Exercise brief
Copy out all of the material below word for word, keeping each line as it appears.

Extracted records

——————

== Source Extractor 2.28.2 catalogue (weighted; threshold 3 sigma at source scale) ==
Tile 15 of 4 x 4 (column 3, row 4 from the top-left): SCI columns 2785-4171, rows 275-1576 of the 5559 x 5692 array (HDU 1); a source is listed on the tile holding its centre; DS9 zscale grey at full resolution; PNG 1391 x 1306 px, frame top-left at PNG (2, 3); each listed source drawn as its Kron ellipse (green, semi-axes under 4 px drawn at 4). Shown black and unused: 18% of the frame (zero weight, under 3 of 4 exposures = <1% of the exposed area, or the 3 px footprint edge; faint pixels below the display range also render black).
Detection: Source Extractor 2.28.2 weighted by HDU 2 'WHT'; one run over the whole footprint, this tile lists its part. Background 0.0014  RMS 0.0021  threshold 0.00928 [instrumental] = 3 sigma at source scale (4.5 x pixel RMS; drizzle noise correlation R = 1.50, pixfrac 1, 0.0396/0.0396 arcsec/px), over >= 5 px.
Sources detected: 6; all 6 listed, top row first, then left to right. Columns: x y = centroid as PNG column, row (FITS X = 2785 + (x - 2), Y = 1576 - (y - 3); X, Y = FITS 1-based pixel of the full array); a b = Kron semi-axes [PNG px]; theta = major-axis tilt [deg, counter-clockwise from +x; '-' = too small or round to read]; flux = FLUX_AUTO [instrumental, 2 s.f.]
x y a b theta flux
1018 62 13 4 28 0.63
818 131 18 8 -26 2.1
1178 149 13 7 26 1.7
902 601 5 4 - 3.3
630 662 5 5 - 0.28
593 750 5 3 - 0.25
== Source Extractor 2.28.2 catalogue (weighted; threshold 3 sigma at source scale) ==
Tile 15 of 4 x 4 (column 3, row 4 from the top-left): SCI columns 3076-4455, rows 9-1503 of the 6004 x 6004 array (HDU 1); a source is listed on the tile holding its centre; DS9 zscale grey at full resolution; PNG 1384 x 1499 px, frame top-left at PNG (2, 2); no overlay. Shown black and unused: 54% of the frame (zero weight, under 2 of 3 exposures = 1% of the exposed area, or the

——————

Solution to this problem
== Source Extractor 2.28.2 catalogue (weighted; threshold 3 sigma at source scale) ==
Tile 15 of 4 x 4 (column 3, row 4 from the top-left): SCI columns 2785-4171, rows 275-1576 of the 5559 x 5692 array (HDU 1); a source is listed on the tile holding its centre; DS9 zscale grey at full resolution; PNG 1391 x 1306 px, frame top-left at PNG (2, 3); each listed source drawn as its Kron ellipse (green, semi-axes under 4 px drawn at 4). Shown black and unused: 18% of the frame (zero weight, under 3 of 4 exposures = <1% of the exposed area, or the 3 px footprint edge; faint pixels below the display range also render black).
Detection: Source Extractor 2.28.2 weighted by HDU 2 'WHT'; one run over the whole footprint, this tile lists its part. Background 0.0014  RMS 0.0021  threshold 0.00928 [instrumental] = 3 sigma at source scale (4.5 x pixel RMS; drizzle noise correlation R = 1.50, pixfrac 1, 0.0396/0.0396 arcsec/px), over >= 5 px.
Sources detected: 6; all 6 listed, top row first, then left to right. Columns: x y = centroid as PNG column, row (FITS X = 2785 + (x - 2), Y = 1576 - (y - 3); X, Y = FITS 1-based pixel of the full array); a b = Kron semi-axes [PNG px]; theta = major-axis tilt [deg, counter-clockwise from +x; '-' = too small or round to read]; flux = FLUX_AUTO [instrumental, 2 s.f.]
x y a b theta flux
1018 62 13 4 28 0.63
818 131 18 8 -26 2.1
1178 149 13 7 26 1.7
902 601 5 4 - 3.3
630 662 5 5 - 0.28
593 750 5 3 - 0.25
== Source Extractor 2.28.2 catalogue (weighted; threshold 3 sigma at source scale) ==
Tile 15 of 4 x 4 (column 3, row 4 from the top-left): SCI columns 3076-4455, rows 9-1503 of the 6004 x 6004 array (HDU 1); a source is listed on the tile holding its centre; DS9 zscale grey at full resolution; PNG 1384 x 1499 px, frame top-left at PNG (2, 2); no overlay. Shown black and unused: 54% of the frame (zero weight, under 2 of 3 exposures = 1% of the exposed area, or the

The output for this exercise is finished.